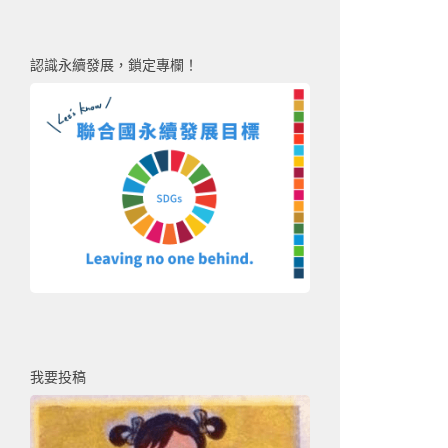
認識永續發展，鎖定專欄！
我要投稿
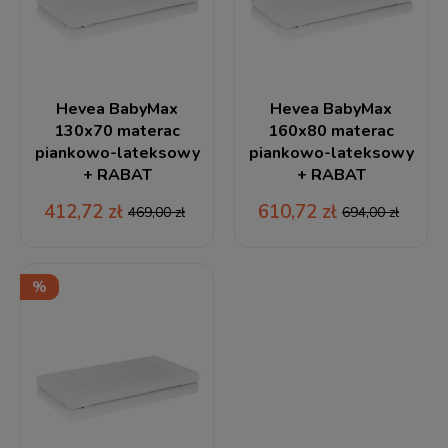
Hevea BabyMax
Hevea BabyMax
130x70 materac
160x80 materac
piankowo-lateksowy
piankowo-lateksowy
+ RABAT
+ RABAT
412,72 zł
610,72 zł
469,00 zł
694,00 zł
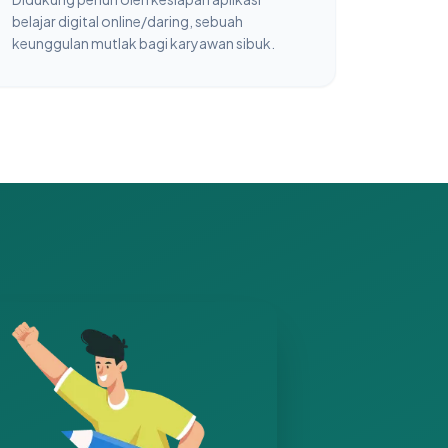
belajar digital online/daring, sebuah
keunggulan mutlak bagi karyawan sibuk.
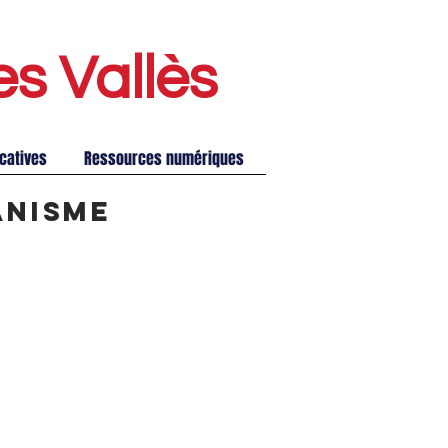
es Vallè
s
catives
Ressources numériques
anisme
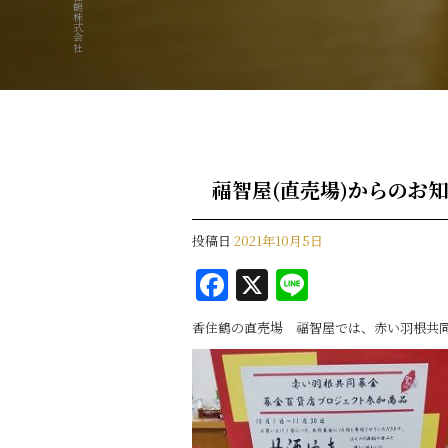
福智屋(直売場)からのお
投稿日
2021年10月5日
F
X
Li
a
n
香住鶴の直売場 福智屋では、赤い羽根共同
c
e
e
b
o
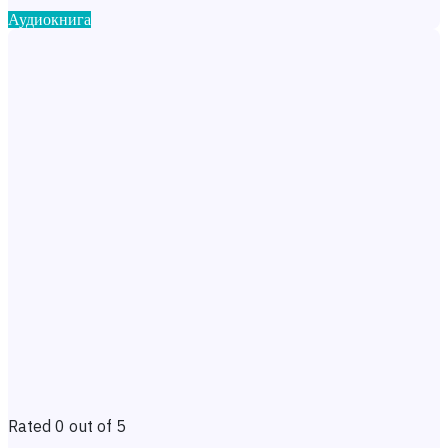
Аудиокнига
Rated 0 out of 5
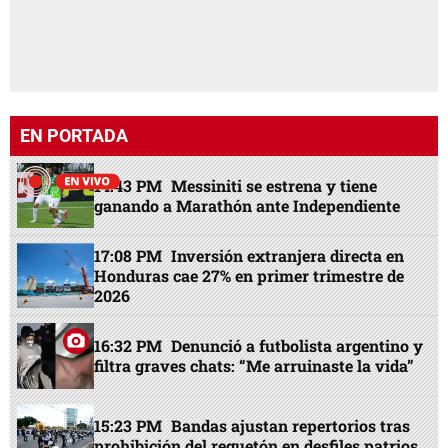
EN PORTADA
14:43 PM
Messiniti se estrena y tiene
ganando a Marathón ante Independiente
17:08 PM
Inversión extranjera directa en
Honduras cae 27% en primer trimestre de
2026
16:32 PM
Denunció a futbolista argentino y
filtra graves chats: “Me arruinaste la vida”
15:23 PM
Bandas ajustan repertorios tras
prohibición del reguetón en desfiles patrios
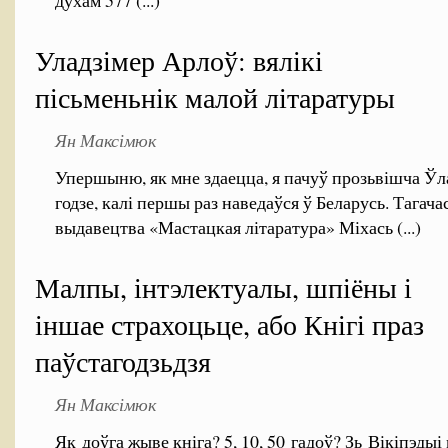
духам 577 (...)
Уладзімер Арлоў: вялікі
пісьменьнік малой літаратуры
Ян Максімюк
Упершыню, як мне здаецца, я пачуў прозьвішча Ўл
годзе, калі першы раз наведаўся ў Беларусь. Тагач
выдавецтва «Мастацкая літаратура» Міхась (...)
Малпы, інтэлектуалы, шпіёны і
іншае страхоцьце, або Кнігі праз
паўстагодзьдзя
Ян Максімюк
Як доўга жыве кніга? 5, 10, 50 гадоў? Зь Вікіпэды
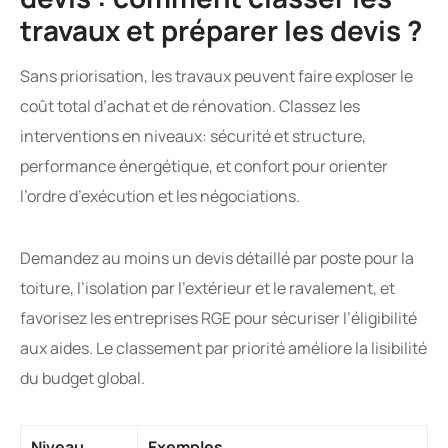
travaux et préparer les devis ?
Sans priorisation, les travaux peuvent faire exploser le
coût total d’achat et de rénovation. Classez les
interventions en niveaux: sécurité et structure,
performance énergétique, et confort pour orienter
l’ordre d’exécution et les négociations.
Demandez au moins un devis détaillé par poste pour la
toiture, l’isolation par l’extérieur et le ravalement, et
favorisez les entreprises RGE pour sécuriser l’éligibilité
aux aides. Le classement par priorité améliore la lisibilité
du budget global.
Niveau
Exemples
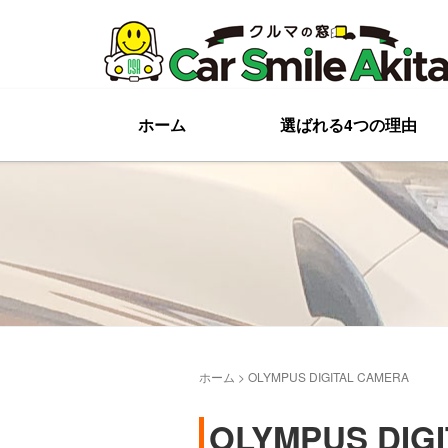
ホーム
選ばれる4つの理由
ホーム
>
OLYMPUS DIGITAL CAMERA
OLYMPUS DIG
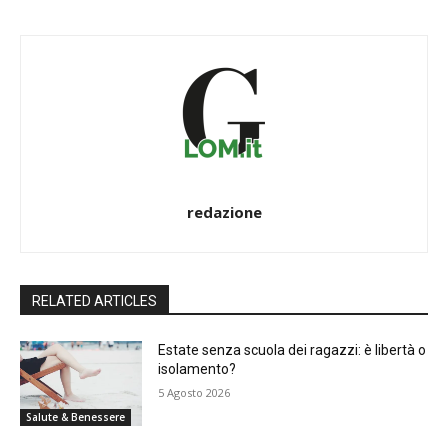
redazione
RELATED ARTICLES
Estate senza scuola dei ragazzi: è libertà o
isolamento?
5 Agosto 2026
Salute & Benessere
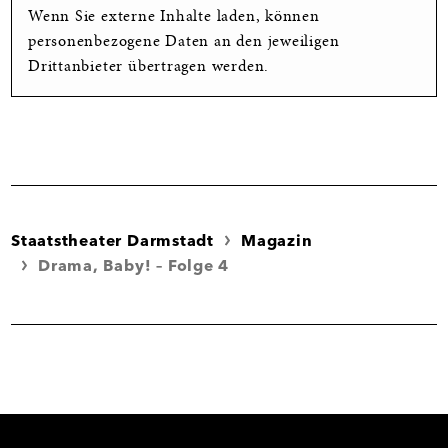
Wenn Sie externe Inhalte laden, können
personenbezogene Daten an den jeweiligen
Drittanbieter übertragen werden.
Staatstheater Darmstadt
Magazin
Drama, Baby! – Folge 4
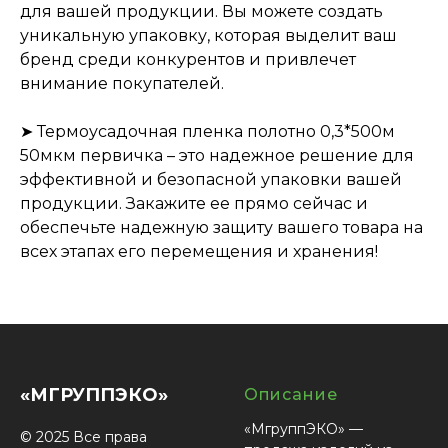
для вашей продукции. Вы можете создать
уникальную упаковку, которая выделит ваш
бренд среди конкурентов и привлечет
внимание покупателей.
➤ Термоусадочная пленка полотно 0,3*500м
50мкм первичка – это надежное решение для
эффективной и безопасной упаковки вашей
продукции. Закажите ее прямо сейчас и
обеспечьте надежную защиту вашего товара на
всех этапах его перемещения и хранения!
«МГРУППЭКО»
Описание
«МгруппЭКО» —
© 2025 Все права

• • • •

EXERCISE PROMPT: With all pictures omitted, return exactly the lines from the one containing "isolamento?" through the end of the entries above.

EXERCISE SOLUTION:
isolamento?
5 Agosto 2026
Salute & Benessere
Wenn Sie externe Inhalte laden, können
personenbezogene Daten an den jeweiligen
Drittanbieter übertragen werden.
Staatstheater Darmstadt
Magazin
Drama, Baby! – Folge 4
для вашей продукции. Вы можете создать
уникальную упаковку, которая выделит ваш
бренд среди конкурентов и привлечет
внимание покупателей.
➤ Термоусадочная пленка полотно 0,3*500м
50мкм первичка – это надежное решение для
эффективной и безопасной упаковки вашей
продукции. Закажите ее прямо сейчас и
обеспечьте надежную защиту вашего товара на
всех этапах его перемещения и хранения!
«МГРУППЭКО»
Описание
«МгруппЭКО» —
© 2025 Все права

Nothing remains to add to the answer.